Bob Marley The untold story
BOB MARLEY wasn’t your regular Jamaican-born, dread-locked, cannabis-smoking, reggae musician, guitarist and a Rastafarian, a way of life that most Jamacian youth were falling for in the 60s. In his short span of life (36 years) he rose above all precedents one would associate with a free soul musician like him. Despite nurturing 11 children from nine different women, he is idolised, followed, adored and worshiped not just by Jamaicans, blacks but by anyone who has heard his soulful music. Chris Salewicz is the man who had the opportunity to observe the man in great detail during his highs (late 60s) and his lows (late 70s). Probably, that’s why his biography on the man is the most evocative of all the books written on the legend. After all it’s not easy to intrude into the day-to-day life of an effervescent and convoluted personality like Marley’s – his relation with his mother, women in his life (not necessarily his wife), his struggle for racial identity (white father, black mother), his early days with ‘The Wailers’ and later years with ‘Bob Marley and the Wailers’, his transition to Rastafari style of living, his political bend, tryst with cancer and concluding rise to the immortality.
The author had a few interactions with Bob, backed up by the firsthand account of Marely’s relatives and friends resulting in insightful, intriguing memoirs on a man whom we could never fully understand.
For me the most refreshing part about the book is not merely the life story of Bob Marley but also how his life and music influenced Jamaican culture, the island’s politics, its youth, Rastafari moment, use of cannabis and of course, impact on the world music. It took the author over forty years of research to unravel the assorted complexities of the man.
Apart from music one of the major contributions, if one may say so, Marley had made was to unite the Jamaicans in particular and blacks in general through the way of life called Rastafarianism. The man, Bob Marley, personified the idea of Rastafari. There have been citations in the book claiming without Bob world would have never learnt of the culture known as Jah Rastafari.
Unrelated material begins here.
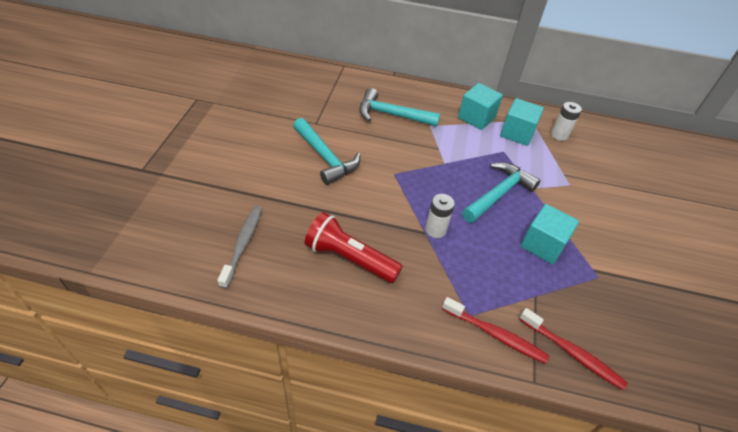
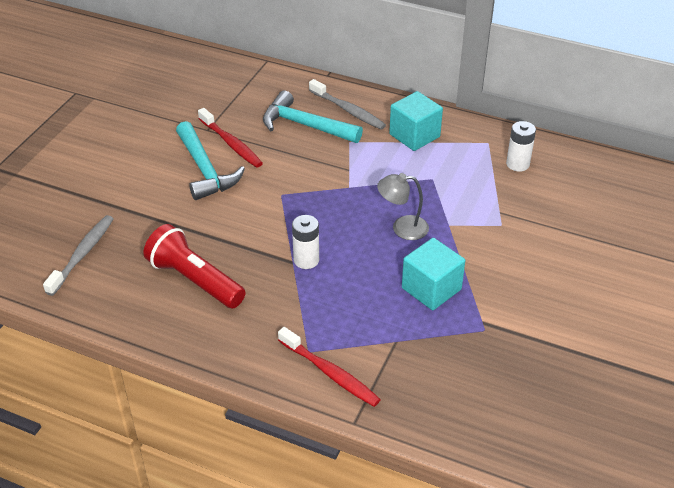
camera: 15 degrees right, 5 degrees down
turquoise hammer [462,162,540,223] -> grey lamp [377,173,429,240]
turquoise cube [500,98,544,146] -> none
red toothbrush [519,308,628,390] -> red toothbrush moved to [198,108,263,168]
none -> grey toothbrush [309,79,386,130]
Another picture that emerges out of the book portrays Marley as a peace-maker. Marley used his music and lyrics to bridge the gap between the two warring political groups in Jamaica only to get shot at prior to a peace-promotion event along with his wife, and manager Don Taylor at his house. Eventually, the concert proceeded, and an injured Marley performed as scheduled with a remark that tattooed on every Jamaicans heart forever, "The people who are trying to make this world worse aren’t taking a day off. How can I?"
Post the book, I know the man the way a Jamaican does.